28 January marks Data Protection Day (Privacy Day), commemorating the anniversary of the adoption of Council of Europe Convention No. 108 – the first international treaty regulating personal data protection.
This is a good opportunity to look at the most important privacy and data protection challenges that organisations and businesess in Poland and across the European Union will face in 2026.
Personal Data Breaches: A Growing Number of Incidents
In 2025, Poland recorded a record number of approximately 20,000 personal data breach notifications. This increase has been driven by a growing number of cyber threats, as well as a stricter approach taken by the Polish Data Protection Authority (UODO) towards incident reporting obligations.
What does this mean for data controllers in 2026?
As in previous years, it will be crucial to have effective incident management procedures in place, including in particular:
- identifying breaches,
- assessing the risks for data subjects,
- ensuring timely notification to the supervisory authority,
- implementing corrective and preventive measures.
New Cybersecurity Obligations: Implementation of NIS 2
Another significant regulatory challenge in 2026 will be the amendment to the Act on the National Cybersecurity System, implementing the EU NIS 2 Directive. The proposed changes will significantly expand the scope of entities subject to statutory obligations.

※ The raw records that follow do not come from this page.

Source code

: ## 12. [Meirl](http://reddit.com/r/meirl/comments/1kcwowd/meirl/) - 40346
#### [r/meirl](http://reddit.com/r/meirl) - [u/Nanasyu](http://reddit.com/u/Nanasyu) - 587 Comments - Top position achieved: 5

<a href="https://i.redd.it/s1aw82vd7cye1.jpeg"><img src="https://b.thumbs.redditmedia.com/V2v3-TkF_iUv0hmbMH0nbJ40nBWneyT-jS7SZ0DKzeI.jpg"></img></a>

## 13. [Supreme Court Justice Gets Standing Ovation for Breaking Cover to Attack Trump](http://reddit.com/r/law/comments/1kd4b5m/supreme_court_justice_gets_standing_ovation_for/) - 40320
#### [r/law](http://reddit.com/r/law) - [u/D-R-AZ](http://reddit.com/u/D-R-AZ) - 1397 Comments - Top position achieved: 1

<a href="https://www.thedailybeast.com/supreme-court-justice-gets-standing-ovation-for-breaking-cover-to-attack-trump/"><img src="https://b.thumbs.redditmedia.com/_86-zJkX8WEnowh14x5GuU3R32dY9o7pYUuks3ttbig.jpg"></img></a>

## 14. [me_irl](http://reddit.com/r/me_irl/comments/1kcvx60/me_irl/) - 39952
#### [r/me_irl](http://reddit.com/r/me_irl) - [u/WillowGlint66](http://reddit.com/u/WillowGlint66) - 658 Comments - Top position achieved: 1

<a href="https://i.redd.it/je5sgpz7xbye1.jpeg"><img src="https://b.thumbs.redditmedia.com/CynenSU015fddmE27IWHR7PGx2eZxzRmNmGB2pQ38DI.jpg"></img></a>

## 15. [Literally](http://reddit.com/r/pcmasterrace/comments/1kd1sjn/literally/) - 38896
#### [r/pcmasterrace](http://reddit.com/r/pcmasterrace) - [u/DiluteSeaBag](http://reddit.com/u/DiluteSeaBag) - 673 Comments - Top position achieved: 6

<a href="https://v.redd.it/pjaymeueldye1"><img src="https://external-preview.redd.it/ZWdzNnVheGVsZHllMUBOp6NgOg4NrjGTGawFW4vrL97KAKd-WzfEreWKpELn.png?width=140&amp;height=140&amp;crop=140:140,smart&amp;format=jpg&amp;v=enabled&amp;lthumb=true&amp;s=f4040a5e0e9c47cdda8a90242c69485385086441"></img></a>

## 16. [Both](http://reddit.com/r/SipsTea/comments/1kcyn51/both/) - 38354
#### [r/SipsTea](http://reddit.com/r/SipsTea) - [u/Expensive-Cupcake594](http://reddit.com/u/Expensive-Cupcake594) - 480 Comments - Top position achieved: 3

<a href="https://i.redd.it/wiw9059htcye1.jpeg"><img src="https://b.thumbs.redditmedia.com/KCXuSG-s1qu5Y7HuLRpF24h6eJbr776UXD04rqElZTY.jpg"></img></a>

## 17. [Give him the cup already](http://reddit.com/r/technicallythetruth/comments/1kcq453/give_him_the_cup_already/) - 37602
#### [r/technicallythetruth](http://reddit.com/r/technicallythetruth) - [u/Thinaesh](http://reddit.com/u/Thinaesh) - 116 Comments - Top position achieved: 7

What should entities covered by the new regulations prepare for?
Entities operating in sectors classified as essential or important (in accordance with the NIS 2 Directive and the proposed amendment to the Act on the National Cybersecurity System) will be required to prepare for substantial new obligations.
In practice, businesses should first:
- determine whether they fall within the scope of the new regulations (i.e. whether they meet the criteria for essential or important entities),
- if so, review their existing approach to cybersecurity, including current procedures, policies and risk management systems,
- adapt their organisations to the new requirements, including those relating to incident reporting, supply chain security and management oversight,
- prepare for increased regulatory scrutiny and potential sanctions for failure to implement appropriate measures.
UODO Inspections in 2026: Announced Sectoral Audits
In 2026, inspections may be expected in particular in sectors where UODO identified irregularities in previous years.
According to the sectoral inspection plan published by UODO, the authority has announced audits, among others, in:
- public authorities,
- healthcare entities,
- companies conducting marketing activities,
- online delivery platforms.
What should be done now?
For many entities, 2026 will be an appropriate time to review the content of information obligations, the validity of marketing consents and data protection procedures, as well as their practical application, in order to ensure readiness for a potential supervisory authority inspection.
Summary: What to Focus on in 2026
Due to the increased activity of the supervisory authority, compared to previous years, as well as new statutory obligations related to the implementation of the NIS 2 Directive, 2026 will require many entities to revise internal policies and verify the correctness of personal data collection and use. The obligation to maintain internal documentation compliant with EU law must go hand in hand with the ability to demonstrate its effective implementation in practice.